Problem to solve
Search the records below for "персоналу"; copy each line that has it.

(Data for the task begins)

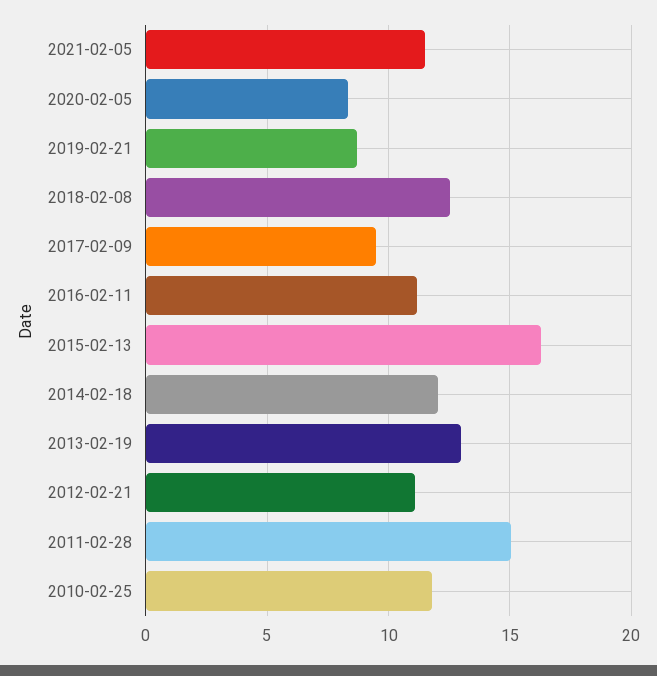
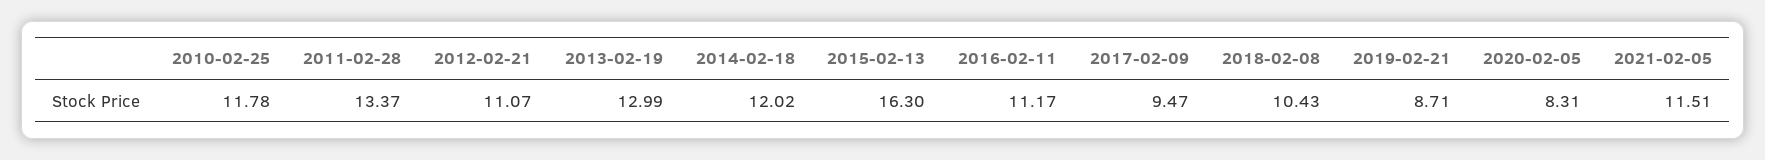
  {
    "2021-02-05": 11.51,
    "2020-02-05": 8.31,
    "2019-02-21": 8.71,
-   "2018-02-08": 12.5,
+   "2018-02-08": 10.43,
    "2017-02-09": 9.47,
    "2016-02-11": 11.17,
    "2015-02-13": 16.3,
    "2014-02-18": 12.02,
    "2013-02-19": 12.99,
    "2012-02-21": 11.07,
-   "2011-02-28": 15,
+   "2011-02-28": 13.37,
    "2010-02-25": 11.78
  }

(Data for the task ends)
(Data for the task begins)

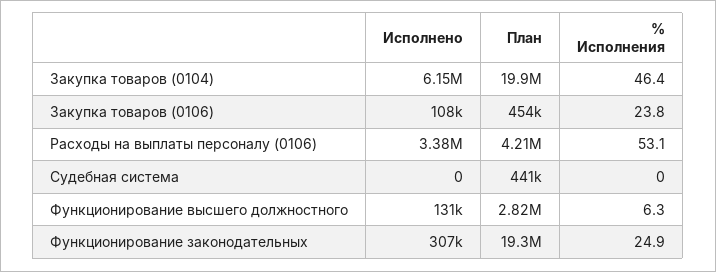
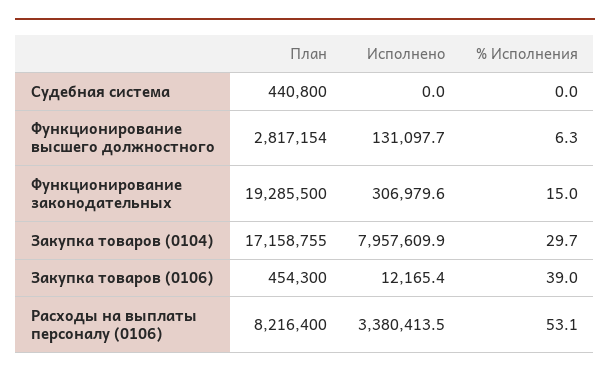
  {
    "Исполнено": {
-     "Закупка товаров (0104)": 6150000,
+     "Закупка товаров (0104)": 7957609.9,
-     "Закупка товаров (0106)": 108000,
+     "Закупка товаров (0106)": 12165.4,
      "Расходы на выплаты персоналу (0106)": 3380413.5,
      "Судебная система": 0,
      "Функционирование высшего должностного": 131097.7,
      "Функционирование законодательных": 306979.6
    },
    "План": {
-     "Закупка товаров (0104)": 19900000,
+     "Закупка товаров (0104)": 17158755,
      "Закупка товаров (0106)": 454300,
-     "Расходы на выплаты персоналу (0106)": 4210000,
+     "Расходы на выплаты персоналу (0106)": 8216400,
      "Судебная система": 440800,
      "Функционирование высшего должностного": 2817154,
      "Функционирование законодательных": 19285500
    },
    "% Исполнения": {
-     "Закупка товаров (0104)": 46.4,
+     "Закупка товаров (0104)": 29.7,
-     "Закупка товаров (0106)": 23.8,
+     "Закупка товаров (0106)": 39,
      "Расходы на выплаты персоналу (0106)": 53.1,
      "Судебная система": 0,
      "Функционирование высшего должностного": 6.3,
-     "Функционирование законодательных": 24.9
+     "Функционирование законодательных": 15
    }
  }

(Data for the task ends)
(Data for the task begins)

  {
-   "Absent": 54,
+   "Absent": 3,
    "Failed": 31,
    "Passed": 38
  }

(Data for the task ends)

Answer area
      "Расходы на выплаты персоналу (0106)": 3380413.5,
-     "Расходы на выплаты персоналу (0106)": 4210000,
+     "Расходы на выплаты персоналу (0106)": 8216400,
      "Расходы на выплаты персоналу (0106)": 53.1,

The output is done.